「我……」裴安一時答不上來,江白術還跟以前一樣冷冰冰,想求一個安慰抱抱的欲望瞬間熄滅。
「你看起來很不好。」裴安剛想點頭,就聽她又說:「像只喪家犬。」
!!!
江白術這張嘴還是一如既往地毒舌,以前什麼自我憐憫,什麼不痛快,統統因為她這一句話消失的無影無蹤。
裴安像只炸了毛的獅子,此時只想上前撕了她。
「你大晚上怎麼出現在這裡?」江白術無視她的表情,繼續手上的動作,她把銀針一根一根擦拭放起來。
「我今晚沒地方住了。
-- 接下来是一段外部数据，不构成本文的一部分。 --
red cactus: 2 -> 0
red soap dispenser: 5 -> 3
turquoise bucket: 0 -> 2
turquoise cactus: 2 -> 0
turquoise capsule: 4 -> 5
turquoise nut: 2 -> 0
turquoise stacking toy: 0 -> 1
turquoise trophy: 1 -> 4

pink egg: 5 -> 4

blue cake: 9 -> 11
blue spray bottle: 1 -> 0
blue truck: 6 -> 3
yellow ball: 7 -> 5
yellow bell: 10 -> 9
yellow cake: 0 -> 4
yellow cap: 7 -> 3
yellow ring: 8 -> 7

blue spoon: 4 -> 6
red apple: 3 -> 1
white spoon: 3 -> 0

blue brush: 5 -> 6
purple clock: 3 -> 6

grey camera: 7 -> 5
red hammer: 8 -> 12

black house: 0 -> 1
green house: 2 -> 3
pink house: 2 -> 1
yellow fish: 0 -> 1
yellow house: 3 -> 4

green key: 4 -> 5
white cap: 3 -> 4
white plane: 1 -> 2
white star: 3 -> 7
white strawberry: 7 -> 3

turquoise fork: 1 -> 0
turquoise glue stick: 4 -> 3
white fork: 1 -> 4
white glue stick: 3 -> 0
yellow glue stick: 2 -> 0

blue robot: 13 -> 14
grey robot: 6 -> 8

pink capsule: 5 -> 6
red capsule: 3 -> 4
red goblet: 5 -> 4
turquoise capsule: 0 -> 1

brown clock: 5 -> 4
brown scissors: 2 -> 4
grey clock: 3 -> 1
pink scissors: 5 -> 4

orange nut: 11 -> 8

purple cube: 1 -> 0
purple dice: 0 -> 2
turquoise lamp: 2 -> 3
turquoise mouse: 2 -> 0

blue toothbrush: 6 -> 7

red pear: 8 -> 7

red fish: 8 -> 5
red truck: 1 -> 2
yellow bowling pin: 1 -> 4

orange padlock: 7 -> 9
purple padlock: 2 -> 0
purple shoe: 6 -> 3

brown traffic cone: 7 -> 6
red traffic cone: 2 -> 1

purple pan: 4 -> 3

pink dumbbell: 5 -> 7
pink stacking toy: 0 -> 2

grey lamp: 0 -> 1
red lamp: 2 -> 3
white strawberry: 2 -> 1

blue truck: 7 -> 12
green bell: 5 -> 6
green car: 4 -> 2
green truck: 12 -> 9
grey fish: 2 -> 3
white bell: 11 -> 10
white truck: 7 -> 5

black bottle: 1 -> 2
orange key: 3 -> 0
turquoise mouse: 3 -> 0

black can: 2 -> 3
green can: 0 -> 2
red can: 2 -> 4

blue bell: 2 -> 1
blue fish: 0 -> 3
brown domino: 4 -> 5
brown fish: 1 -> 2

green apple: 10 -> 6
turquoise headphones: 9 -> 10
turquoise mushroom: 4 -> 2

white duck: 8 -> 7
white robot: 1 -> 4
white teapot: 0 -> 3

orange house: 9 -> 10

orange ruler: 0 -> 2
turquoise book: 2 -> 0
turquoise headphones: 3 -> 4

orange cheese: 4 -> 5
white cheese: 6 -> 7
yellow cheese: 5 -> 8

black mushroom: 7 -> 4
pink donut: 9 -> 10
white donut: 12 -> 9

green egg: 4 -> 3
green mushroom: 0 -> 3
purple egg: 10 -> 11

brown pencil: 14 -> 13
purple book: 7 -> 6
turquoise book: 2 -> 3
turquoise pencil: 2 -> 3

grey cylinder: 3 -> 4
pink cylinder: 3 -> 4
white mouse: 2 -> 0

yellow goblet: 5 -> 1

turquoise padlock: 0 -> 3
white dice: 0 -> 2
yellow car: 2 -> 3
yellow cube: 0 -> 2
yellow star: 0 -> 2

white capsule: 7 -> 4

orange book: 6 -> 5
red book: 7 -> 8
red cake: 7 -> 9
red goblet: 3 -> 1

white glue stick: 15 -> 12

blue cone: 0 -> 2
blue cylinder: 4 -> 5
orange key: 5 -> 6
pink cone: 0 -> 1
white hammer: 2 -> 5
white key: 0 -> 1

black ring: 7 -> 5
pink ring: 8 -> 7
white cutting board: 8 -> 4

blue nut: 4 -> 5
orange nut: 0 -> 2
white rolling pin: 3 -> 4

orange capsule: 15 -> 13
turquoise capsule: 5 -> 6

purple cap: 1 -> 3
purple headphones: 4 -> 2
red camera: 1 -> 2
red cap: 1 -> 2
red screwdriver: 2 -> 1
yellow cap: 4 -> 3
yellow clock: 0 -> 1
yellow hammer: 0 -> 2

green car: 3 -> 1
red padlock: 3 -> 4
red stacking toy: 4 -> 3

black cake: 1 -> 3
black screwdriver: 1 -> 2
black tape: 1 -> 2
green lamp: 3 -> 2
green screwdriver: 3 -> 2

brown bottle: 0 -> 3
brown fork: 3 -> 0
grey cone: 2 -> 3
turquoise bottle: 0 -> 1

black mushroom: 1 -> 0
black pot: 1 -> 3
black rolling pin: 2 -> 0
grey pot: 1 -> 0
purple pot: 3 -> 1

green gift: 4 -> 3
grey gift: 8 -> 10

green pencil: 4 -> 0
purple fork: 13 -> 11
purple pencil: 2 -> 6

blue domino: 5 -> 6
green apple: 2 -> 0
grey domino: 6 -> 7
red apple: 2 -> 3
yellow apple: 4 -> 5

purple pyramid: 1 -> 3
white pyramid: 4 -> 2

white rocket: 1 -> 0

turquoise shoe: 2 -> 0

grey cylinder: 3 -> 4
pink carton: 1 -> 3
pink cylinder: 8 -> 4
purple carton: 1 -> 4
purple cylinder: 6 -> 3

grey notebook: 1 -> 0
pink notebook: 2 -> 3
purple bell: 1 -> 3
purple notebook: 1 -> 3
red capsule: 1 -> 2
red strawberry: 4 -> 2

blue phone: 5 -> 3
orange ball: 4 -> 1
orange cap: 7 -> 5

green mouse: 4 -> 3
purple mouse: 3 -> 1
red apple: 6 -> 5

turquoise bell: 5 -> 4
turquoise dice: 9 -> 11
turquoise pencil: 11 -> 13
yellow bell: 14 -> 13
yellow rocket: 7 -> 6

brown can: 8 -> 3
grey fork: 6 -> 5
」
「只是今晚嗎?」江白術頭也不抬問。
「也不是,你們這個地方窮的連個客棧都沒有,你要是能讓我在你這裡多住幾天就更好了。」
江白術抬頭,在她身上頓了一秒,淡淡道:「可以。」
裴安沒想到她這麼好說話,臉上登時露出笑容,誰知高興不過三息,「住可以,你也說了這個地方窮,你也定不好意思白住,一天十兩銀子。」
?!
裴安以為自己聽錯了,不可置信盯著她,「你怎麼不去搶呢?」多好的房間收她十兩一晚。
「不住就請吧,我要睡覺去了,娘子還等著我回去呢。」
!!!
有娘子了不起啊!
裴安翻了個白眼,心裡嘆息,好吧,確實挺了不起的,她沒有!
「行吧,不會少了你的,趕緊給我安排房間,都快累死了。」
江白術挑挑眉,臉上露出笑意,「好說。」
呵~
她把裴安安排進廂房,房間還算寬敞,裴安也不敢挑,畢竟比起睡樹上這裡不知要好了多少倍。
奔波一天,裴安頭沾到床,下一息就睡了過去。
翌日。
裴安吃過早膳就準備出門,找蕭凌溪的事是大事,她已經失蹤一月有餘,越往後拖,活著的希望就越渺茫。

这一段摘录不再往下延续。